My first session would be to assess the student's questions regarding specific math related problems. It may be getting help for an upcoming test, help solving homework problems, or clarifying concepts with a student who is completely lost with the material given. I would schedule when, where, and how often it would be best for parents/students to meet for tutoring sessions.
How can you help a student become an independent learner?
I would teach the student concepts, and assign them problems that will help reinforce the concepts that are learned. Sometimes, I even write various level math problems related to the concepts that will be a challenge to make sure the student understands the material.
How would you help a student stay motivated?
Motivation comes with interest and direction. For the concepts that I teach, it's important to not go on a tangent to topics that are more difficult, which will confuse the student. To have a motivated student, it's best to have the student practice working on problems by themselves as the tutor watches through the process and corrects them as they work the problems.
If a student has difficulty learning a skill or concept, what would you do?
I would go back and clarify the definitions of the concepts initially, and I'd work problems that reinforce the concepts. Practicing by doing the problems is more effective than trying to memorize the steps to solve a problem.
How do you help students who are struggling with reading comprehension?
When reading, it's very important to underline keywords that are stated. Reread the question or instruction if necessary. Sometimes it is very easy to miss a word, which will lead to a wrong (or trick) answer as the student solves a certain problem.
What strategies have you found to be most successful when you start to work with a student?
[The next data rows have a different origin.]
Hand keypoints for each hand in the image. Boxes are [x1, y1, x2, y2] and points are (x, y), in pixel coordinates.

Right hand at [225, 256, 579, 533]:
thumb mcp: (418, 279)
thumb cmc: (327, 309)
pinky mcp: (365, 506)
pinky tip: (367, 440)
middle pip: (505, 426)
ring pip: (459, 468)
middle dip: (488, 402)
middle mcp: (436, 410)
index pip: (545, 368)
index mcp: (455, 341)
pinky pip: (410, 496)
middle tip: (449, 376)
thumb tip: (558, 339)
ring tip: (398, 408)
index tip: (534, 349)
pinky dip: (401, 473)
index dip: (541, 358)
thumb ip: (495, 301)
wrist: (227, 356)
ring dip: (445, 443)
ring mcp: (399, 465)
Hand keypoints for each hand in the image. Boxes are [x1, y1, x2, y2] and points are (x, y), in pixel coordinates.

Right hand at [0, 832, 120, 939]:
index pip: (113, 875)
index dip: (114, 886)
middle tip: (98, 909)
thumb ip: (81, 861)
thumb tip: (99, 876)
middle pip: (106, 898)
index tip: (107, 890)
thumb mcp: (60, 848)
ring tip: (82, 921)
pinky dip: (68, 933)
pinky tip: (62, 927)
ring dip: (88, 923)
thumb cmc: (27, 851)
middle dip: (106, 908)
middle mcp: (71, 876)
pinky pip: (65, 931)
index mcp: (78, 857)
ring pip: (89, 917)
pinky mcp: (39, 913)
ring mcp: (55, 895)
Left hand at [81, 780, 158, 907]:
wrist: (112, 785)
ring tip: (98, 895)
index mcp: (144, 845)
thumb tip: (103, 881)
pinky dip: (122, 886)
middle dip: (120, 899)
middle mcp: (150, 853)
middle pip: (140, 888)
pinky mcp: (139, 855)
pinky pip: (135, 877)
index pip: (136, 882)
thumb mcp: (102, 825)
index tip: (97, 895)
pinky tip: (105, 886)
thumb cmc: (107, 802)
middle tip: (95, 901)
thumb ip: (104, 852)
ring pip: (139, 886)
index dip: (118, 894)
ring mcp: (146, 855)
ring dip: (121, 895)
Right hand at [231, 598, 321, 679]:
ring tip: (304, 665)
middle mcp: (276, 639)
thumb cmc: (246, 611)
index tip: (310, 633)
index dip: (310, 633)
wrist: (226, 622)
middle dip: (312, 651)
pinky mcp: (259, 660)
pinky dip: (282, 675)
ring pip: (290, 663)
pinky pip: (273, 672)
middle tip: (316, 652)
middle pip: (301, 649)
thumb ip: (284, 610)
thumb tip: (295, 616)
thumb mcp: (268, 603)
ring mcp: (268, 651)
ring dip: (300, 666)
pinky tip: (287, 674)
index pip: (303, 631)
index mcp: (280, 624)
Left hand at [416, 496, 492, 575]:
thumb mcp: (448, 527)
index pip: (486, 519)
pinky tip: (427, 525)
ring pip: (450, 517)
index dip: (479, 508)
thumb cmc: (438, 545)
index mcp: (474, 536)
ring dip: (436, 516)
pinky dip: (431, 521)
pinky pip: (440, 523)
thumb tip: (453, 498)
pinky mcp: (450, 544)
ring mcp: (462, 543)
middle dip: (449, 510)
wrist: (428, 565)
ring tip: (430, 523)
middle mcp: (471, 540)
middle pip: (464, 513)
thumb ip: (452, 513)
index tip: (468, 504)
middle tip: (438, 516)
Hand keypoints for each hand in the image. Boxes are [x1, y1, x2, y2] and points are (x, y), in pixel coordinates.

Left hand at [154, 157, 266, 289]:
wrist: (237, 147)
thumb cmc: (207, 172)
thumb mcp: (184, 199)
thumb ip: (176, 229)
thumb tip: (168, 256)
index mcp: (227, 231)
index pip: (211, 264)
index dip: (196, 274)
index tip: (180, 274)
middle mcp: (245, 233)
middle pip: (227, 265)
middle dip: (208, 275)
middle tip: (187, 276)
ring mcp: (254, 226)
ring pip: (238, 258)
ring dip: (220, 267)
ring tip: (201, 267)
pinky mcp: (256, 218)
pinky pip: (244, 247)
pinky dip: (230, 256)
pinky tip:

The main strategies that I find most successful with students are working on problems over and over again to ensure that they understand how to solve the problems without my help. Follow the work to a question, cover up the work, and have the student redo the it in attempt to achieve the same answer. If the textbooks run out of questions, I can recreate a vast combination of similar math problems to enable a student's critical thinking on a certain math topic to make sure they are successful with a concept.
How would you help a student get excited/engaged with a subject that they are struggling in?
Most often, students despise math because they don't understand how to work a problem, or they are just completely frustrated from trying everything that they can. The easiest way is to start all the way back to square one as a last resort and work our way up to see where the student is struggling. If they lost confidence, I would provide the simplest questions that they know how to do in order to boost their confidence. Afterwards, I'd make the questions progressively harder. Soon, we will eventually be going back to work on the difficult questions.